Ever since the lynching of Mohammad Ikhlaq in Bisada village following rumours of cow slaughter late on September 28, the village primary school is witnessing a drop in attendance.
With tensions running high, a number of police officials and paramilitary personnel have been deployed in the village. But residents don’t feel it is safe to send their children to school under the shadow of guns.
“Nearly 50% of the students have not turned up since last Tuesday. We have 129 students enrolled at the school. At least 100 students have not come to school since the incident. We have only 40-50 students turning up for classes,” said Kanchan Rai, principal of the Bisada primary school.

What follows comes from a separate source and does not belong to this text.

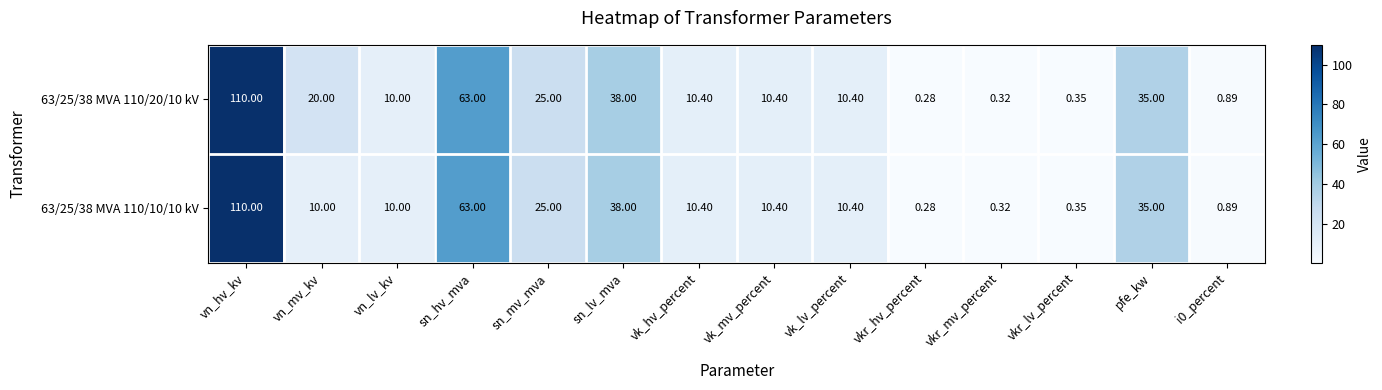

Count the number of categories in the chart.

14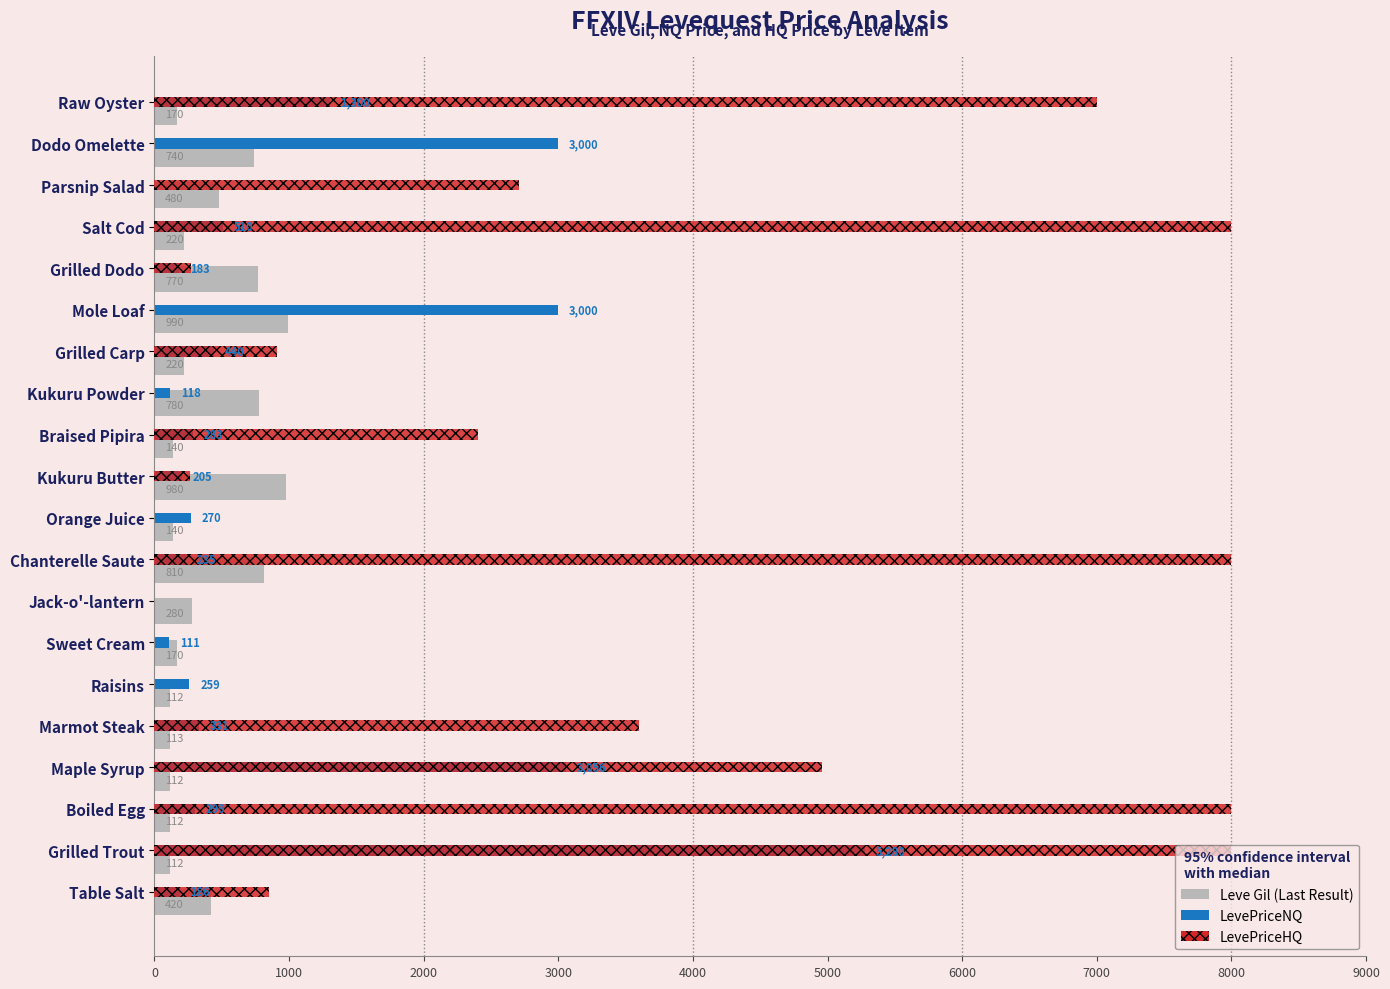

At which category is the sum across all series the highest?

Grilled Trout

The primary school is located near the mosque where armed policemen have been camping.
“We have 32 Muslim students registered with the school. Only five of them are attending classes,” said Parul Singh, a teacher at the school.
“There is a sense of fear in the village. I cannot allow my children to attend school in such circumstances. We will wait till things come back to normal and the policemen and the media vacate the area,” said Nagma Khatun, a resident of the village.
However, some Muslim students, including 10-year-old Nisha Akhtar, have been regularly attending school.
“I want to become a doctor which is why I don’t miss school. My parents say there is nothing to fear and that the policemen are here for our safety,” Nisha said.
The teachers said they have urged the villagers to start sending their children to school.
“The situation was tense last week but now everything seems fine. One of our teachers is visiting parents and asking them to start sending their children to school. We hope all the children will return to the classrooms soon,” Singh said.
The teachers were also hesitant about returning to their job last week but the police personnel escorted them to school.
“We feel safe with the police here. I don’t think there will be any trouble in the school,” Singh said.